I have been troubleshooting this issue since I put my computer together. Whenever the system falls asleep and I wake it up, I receive a BSOD with the following error:

CRITICAL_PROCESS_DIED

Navigating to the event view, I find the following errors:

The system firmware has changed the processor's memory type range registers (MTRRs) across a sleep state transition (S5).
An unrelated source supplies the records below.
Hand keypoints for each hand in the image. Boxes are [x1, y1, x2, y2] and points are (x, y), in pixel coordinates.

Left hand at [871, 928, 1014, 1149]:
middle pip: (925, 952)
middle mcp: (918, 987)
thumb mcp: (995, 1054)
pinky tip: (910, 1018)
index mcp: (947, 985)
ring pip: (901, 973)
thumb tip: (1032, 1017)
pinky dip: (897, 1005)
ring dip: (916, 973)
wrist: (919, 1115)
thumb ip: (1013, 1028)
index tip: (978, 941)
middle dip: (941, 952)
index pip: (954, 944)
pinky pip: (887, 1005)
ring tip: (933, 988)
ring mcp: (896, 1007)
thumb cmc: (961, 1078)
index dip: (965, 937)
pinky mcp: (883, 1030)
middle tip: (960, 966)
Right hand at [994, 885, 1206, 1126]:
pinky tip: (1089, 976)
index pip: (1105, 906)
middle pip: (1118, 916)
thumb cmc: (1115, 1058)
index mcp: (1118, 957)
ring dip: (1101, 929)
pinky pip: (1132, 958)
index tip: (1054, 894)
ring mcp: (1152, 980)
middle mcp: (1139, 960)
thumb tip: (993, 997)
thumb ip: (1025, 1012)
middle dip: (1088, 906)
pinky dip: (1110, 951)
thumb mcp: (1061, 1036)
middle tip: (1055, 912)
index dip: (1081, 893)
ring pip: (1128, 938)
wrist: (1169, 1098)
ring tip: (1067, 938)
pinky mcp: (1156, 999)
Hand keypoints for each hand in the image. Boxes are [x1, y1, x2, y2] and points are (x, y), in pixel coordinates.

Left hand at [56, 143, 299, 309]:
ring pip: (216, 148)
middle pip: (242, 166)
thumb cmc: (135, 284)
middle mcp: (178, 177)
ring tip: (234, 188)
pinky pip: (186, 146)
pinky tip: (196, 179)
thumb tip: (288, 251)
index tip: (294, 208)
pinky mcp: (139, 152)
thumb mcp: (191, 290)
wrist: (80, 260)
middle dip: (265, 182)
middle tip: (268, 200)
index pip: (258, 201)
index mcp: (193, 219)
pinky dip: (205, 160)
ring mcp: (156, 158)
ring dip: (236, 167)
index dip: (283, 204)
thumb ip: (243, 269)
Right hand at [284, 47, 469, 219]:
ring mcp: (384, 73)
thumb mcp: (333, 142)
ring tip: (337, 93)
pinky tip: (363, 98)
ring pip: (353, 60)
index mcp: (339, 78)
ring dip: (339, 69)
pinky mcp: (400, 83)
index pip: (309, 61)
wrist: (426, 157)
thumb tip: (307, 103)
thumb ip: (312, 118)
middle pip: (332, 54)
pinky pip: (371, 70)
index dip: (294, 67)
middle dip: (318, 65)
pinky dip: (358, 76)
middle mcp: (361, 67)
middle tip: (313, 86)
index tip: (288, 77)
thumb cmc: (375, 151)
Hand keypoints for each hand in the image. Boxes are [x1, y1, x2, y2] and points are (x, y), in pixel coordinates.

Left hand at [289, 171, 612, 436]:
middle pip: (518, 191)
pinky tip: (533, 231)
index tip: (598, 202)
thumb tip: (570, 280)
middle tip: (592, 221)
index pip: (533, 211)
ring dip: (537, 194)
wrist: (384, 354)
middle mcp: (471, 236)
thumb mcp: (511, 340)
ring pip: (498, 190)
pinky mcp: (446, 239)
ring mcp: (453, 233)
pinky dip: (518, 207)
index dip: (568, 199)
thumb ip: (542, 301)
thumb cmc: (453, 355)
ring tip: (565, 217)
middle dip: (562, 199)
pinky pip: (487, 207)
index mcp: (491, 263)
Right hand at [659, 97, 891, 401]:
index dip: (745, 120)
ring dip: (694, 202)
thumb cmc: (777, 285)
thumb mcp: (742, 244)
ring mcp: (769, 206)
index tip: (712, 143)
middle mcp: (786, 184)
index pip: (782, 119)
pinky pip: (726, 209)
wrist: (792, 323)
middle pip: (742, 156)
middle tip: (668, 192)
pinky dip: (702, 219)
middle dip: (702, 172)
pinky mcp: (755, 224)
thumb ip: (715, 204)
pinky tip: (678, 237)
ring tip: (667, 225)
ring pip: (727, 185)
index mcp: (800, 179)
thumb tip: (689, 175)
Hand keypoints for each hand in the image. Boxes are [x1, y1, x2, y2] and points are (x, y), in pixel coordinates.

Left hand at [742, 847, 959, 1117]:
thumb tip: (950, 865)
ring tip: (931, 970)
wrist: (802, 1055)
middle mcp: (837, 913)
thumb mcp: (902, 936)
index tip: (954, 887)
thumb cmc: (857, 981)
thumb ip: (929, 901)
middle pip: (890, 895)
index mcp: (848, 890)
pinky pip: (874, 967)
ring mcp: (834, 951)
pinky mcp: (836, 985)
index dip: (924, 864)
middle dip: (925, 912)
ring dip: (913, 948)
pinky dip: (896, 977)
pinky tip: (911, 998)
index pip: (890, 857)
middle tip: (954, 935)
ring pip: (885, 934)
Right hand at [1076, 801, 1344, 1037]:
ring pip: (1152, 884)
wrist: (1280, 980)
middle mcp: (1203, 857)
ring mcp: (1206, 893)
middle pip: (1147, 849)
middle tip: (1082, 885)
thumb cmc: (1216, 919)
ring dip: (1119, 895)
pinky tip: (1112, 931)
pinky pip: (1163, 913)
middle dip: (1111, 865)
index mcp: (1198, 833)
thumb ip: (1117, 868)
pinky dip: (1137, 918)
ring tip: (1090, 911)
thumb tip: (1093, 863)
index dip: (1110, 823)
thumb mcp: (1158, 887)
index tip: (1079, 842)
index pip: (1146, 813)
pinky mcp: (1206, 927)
This can result in reduced resume performance.

The server {2593F8B9-4EAF-457C-B68A-50F6B8EA6B54} did not register with DCOM within the required timeout.

The server {F9717507-6651-4EDB-BFF7-AE615179BCCF} did not register with DCOM within the required timeout.

The server {D63B10C5-BB46-4990-A94F-E40B9D520160} did not register with DCOM within the required timeout.

The server Microsoft.WindowsStore_11711.1001.5.0_x64__8wekyb3d8bbwe!App.AppX8h0bdkbb5frkt9s09fvshhbvqnntmvm1.mca did not register with DCOM within the required timeout.

Unable to start a DCOM Server: Microsoft.Windows.Cortana_1.9.6.16299_neutral_neutral_cw5n1h2txyewy!CortanaUI.AppX6jbm6fjqte5wzzrf5807m7eq0z44q5gf.mca as Unavailable/Unavailable. The error:
"31"
Happened while starting this command:
"C:\WINDOWS\system32\backgroundTaskHost.exe" -ServerName:CortanaUI.AppXy7vb4pc2dr3kc93kfc509b1d0arkfb2x.mca

There are a total of 52 errors that are offshoots of each of these errors.

Just looking for some suggestions as to what I could try to correct this issue.


----------



## dmccoy (Oct 7, 2017)

I would try changing to a different sleep mode setting. S5 turns the computer completely off. I would also recommend disabling hibernation mode.

Go to cmd
Right click and run as Adminstrator
Type powercfg -h off (hit enter)


----------